John Fox, Tim Hasselbeck and Dan Graziano make their picks for the top cornerback in the NFL. (1:22)

This was a tough year for the Shutdown Index, the third straight season I've picked out the NFL's best defensive backs at several distinct categories. And that's because defensive back play is down overall.

After playing seven NFL seasons in the secondary, I look for specific traits when breaking down DBs. Physicality to challenge routes. Eye discipline to bait quarterbacks into poor throws. Range over the top to recover from missteps. Technique to win matchups at the line of scrimmage. Consistency to show he plays the same way in every game. And I want a ball hawk who's going to intercept passes and take them to the house.

Let's run through the best of the best in every area that matters for defensive backs: ball skills, range, press coverage, versatility, run defense and much more:

Jump to a category:
Best secondary | Best range
Biggest hitter | Best ball hawk
Best closing speed | The next generation

Best overall cover corner

Patrick Peterson, Arizona Cardinals

I thought Peterson's film dipped a bit last season.
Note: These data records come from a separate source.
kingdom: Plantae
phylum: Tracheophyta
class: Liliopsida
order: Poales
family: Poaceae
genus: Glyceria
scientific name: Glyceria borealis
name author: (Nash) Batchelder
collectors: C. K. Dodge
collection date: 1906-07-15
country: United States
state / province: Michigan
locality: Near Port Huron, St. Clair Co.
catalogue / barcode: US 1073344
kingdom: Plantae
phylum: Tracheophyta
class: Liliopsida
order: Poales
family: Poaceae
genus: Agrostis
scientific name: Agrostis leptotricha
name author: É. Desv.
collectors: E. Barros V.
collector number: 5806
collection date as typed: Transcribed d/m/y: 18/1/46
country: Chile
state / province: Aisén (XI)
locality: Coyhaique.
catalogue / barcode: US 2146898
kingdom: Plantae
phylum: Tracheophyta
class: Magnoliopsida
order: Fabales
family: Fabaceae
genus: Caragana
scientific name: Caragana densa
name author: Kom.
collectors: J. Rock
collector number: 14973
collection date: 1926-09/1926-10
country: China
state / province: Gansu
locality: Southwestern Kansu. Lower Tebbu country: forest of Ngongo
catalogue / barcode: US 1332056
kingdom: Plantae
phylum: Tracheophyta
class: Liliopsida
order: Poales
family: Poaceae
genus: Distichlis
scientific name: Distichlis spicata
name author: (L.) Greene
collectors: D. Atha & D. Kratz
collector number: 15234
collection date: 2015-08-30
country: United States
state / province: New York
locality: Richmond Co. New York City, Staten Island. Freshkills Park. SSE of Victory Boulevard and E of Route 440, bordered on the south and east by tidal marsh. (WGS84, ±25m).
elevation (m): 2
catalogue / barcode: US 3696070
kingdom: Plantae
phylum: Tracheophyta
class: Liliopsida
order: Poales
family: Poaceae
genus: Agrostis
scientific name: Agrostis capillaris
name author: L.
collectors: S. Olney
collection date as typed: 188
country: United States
But this year? He pops on tape. Playing on a sub-par team, Peterson is once again at the top. He's a complete cover man, too. That means he can win by playing multiple techniques. You want to see Peterson challenge receivers at the line of scrimmage? No problem. Play off-man, weave and then close with speed? Sure. Or, watch his eyes, his transition ability and the skill set to strike as a zone defender. It's all there.

Peterson has a loaded toolbox, which would allow him to play in any system. Man, Cover 3, Quarters, Tampa 2. Just give him a helmet and watch him work. And while Peterson doesn't have the stats that jump off the page -- two interceptions, five passes defended this season -- the tape doesn't lie. Peterson, in his eighth year in the league and already with three first-team All-Pro appearances, is the best corner I've studied in 2018.

Honorable mention: Stephon Gilmore, New England Patriots


Best monsterback

Jamal Adams, New York Jets

Adams has elevated his production under new Jets safeties coach Steve Jackson this season, and he's playing multiple roles as a monsterback in the Jets' system. Adams has posted 90 total tackles, three forced fumbles, three sacks, one interception and 12 passes defended. I see some star potential with the former No. 6 overall pick.

Playing that hybrid role, Adams has disrupted 14.5 dropbacks. That's a big number for a defensive back. And just take a look at the snap counts here heading into Week 16 to get an idea of how Adams is generating an impact from multiple spots on the field:

  • Safety: 383

  • Outside linebacker: 321

  • Slot: 102

  • Cornerback: 65

  • Inside linebacker: 38

The film? Adams has some Troy Polamalu to his game. Just watch No. 33 blitz and take down Deshaun Watson in the animation from NFL Next Gen Stats below. Yeah, that's a lofty comparison, but I look at the body control, the physicality to strike ball carriers and the ability to create chaos at the second or third level of the defense. He's a unique talent who plays with high energy.